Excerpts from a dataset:
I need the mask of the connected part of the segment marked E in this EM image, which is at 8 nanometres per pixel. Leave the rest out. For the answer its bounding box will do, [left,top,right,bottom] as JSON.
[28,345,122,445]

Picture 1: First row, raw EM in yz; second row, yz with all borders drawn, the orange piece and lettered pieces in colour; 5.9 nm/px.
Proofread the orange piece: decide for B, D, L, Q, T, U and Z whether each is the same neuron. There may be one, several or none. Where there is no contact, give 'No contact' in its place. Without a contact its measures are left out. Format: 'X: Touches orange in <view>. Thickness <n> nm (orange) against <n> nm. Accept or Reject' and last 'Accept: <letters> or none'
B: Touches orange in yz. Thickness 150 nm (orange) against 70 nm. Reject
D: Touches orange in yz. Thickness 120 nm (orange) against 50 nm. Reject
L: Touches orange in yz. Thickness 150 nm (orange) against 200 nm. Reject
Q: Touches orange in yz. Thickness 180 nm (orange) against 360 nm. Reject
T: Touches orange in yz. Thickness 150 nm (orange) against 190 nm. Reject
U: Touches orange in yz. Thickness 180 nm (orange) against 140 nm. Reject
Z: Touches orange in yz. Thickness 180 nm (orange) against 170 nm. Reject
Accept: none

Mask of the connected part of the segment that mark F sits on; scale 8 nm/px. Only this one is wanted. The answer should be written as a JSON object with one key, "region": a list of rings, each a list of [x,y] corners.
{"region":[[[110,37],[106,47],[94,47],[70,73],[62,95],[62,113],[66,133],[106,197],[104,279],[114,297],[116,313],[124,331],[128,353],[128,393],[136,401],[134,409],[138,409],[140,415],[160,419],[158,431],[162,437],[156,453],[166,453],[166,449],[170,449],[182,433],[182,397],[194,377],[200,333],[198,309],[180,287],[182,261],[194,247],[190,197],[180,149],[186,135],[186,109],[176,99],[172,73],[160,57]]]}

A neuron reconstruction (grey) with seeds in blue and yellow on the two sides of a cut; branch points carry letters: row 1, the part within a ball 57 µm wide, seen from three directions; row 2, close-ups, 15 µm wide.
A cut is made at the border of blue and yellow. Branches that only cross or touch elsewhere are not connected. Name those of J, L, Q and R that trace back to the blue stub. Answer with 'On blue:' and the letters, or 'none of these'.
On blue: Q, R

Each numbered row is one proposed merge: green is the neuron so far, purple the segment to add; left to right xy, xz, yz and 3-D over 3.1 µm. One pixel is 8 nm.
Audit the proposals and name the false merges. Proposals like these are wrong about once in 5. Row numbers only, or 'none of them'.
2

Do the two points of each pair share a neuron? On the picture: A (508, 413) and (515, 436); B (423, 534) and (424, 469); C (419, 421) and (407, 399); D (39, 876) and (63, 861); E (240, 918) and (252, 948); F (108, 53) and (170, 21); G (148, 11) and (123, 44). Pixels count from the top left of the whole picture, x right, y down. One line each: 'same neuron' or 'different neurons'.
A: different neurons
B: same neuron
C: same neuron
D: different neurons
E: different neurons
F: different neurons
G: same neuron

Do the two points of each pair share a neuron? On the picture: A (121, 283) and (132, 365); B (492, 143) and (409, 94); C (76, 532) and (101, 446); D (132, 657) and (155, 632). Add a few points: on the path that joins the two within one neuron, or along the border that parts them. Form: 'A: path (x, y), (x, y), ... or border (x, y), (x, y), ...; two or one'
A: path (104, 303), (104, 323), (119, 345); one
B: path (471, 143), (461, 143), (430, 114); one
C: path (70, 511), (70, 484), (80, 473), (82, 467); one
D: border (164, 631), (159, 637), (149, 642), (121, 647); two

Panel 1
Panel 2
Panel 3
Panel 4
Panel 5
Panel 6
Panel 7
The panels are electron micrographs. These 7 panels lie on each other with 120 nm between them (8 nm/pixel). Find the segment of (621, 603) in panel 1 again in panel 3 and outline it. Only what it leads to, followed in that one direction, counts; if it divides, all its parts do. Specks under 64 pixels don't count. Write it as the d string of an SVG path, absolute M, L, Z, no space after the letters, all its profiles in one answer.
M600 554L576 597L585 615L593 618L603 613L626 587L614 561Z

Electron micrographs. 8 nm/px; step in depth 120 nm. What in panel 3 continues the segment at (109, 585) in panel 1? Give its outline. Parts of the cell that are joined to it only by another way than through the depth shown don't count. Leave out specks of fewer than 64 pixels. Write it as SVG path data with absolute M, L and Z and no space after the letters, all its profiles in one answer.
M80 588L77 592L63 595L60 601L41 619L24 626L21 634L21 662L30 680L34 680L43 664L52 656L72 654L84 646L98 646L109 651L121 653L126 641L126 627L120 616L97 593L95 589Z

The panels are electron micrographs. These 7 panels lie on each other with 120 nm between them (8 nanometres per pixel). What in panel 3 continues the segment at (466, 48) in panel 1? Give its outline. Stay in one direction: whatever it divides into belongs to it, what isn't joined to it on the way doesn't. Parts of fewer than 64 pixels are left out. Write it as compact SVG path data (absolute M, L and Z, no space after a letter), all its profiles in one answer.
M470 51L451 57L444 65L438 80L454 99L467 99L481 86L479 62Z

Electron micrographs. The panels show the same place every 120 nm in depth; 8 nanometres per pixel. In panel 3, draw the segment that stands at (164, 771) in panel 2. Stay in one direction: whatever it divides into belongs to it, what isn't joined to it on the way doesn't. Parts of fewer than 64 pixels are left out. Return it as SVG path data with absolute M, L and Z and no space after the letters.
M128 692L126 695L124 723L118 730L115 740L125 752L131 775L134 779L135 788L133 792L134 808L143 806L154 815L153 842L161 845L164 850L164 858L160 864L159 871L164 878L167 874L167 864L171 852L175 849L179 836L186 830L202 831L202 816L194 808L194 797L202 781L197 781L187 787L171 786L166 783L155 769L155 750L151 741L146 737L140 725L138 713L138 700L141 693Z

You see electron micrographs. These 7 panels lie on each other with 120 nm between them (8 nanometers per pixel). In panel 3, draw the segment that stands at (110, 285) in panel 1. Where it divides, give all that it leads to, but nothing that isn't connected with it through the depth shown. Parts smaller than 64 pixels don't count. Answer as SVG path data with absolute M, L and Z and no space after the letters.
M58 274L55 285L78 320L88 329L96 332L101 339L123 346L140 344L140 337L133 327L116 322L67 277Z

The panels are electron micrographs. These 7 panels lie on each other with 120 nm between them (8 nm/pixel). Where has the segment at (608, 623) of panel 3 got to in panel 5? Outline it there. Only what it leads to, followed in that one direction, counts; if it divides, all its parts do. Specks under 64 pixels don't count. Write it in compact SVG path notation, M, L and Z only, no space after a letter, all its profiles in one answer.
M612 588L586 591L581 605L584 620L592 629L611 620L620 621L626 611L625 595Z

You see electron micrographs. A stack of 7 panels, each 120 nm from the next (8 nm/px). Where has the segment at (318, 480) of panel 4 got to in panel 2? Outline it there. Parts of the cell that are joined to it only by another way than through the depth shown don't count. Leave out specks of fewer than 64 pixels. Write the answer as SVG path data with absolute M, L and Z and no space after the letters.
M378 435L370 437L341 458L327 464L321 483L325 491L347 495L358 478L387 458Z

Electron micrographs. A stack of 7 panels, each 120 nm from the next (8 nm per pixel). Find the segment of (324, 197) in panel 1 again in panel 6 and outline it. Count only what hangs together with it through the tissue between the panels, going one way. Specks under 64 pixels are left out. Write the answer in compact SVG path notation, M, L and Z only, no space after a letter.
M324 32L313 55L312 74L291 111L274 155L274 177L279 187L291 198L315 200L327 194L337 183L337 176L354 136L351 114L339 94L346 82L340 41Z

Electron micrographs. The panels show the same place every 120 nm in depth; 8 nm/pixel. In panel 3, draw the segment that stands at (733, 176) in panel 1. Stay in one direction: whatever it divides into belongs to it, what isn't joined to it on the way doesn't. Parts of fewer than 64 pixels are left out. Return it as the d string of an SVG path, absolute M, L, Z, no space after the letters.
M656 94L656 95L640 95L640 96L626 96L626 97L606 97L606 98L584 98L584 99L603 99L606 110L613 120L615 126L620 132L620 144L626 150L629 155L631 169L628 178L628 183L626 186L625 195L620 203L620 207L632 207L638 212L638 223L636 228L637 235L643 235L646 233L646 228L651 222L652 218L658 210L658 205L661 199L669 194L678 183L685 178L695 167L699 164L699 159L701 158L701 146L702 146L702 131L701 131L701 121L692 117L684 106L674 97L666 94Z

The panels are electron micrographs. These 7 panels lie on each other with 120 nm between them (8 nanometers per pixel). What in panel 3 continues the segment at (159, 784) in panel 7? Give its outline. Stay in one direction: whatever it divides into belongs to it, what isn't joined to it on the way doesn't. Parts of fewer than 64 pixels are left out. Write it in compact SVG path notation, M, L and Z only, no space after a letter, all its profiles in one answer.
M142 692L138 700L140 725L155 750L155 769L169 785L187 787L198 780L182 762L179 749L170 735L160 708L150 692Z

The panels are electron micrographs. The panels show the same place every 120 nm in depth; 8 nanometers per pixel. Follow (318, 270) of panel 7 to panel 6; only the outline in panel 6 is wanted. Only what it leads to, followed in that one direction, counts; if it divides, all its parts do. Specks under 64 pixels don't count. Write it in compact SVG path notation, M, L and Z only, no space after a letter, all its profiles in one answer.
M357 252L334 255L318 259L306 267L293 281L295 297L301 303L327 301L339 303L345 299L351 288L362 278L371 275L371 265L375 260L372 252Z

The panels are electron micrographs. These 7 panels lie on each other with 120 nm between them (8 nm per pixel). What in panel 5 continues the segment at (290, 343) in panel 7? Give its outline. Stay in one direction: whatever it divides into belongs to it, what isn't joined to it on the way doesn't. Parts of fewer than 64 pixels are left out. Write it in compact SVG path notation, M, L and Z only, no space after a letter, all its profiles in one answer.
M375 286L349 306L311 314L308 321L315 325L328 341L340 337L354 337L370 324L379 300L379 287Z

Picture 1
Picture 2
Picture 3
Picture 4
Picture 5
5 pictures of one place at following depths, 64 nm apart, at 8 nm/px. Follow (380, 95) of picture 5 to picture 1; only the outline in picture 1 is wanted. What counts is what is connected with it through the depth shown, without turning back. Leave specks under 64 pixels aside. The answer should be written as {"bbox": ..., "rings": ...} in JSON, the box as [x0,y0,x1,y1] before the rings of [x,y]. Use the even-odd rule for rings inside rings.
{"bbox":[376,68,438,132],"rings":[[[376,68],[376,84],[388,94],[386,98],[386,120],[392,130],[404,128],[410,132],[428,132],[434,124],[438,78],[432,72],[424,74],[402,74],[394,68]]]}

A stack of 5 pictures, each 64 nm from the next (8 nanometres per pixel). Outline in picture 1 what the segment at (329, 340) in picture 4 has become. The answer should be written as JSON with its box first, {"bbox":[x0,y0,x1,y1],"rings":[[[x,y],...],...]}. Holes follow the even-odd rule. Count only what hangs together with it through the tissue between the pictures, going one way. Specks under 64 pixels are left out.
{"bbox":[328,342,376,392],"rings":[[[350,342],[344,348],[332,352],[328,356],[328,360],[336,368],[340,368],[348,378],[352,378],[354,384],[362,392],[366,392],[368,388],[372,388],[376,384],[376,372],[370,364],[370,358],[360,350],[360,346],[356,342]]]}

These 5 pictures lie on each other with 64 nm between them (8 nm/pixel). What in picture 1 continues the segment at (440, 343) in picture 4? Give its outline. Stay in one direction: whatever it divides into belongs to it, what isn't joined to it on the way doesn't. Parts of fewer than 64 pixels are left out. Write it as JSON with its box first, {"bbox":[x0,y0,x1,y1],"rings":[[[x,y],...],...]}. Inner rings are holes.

#### Exercise:
Exact reproduction is required: output the lines from the start of the entries above through the line with "Picture 1: First".

#### Finished exercise:
I need the mask of the connected part of the segment marked E in this EM image, which is at 8 nanometres per pixel. Leave the rest out. For the answer its bounding box will do, [left,top,right,bottom] as JSON.
[28,345,122,445]

Picture 1: First row, raw EM in yz; second row, yz with all borders drawn, the orange piece and lettered pieces in colour; 5.9 nm/px.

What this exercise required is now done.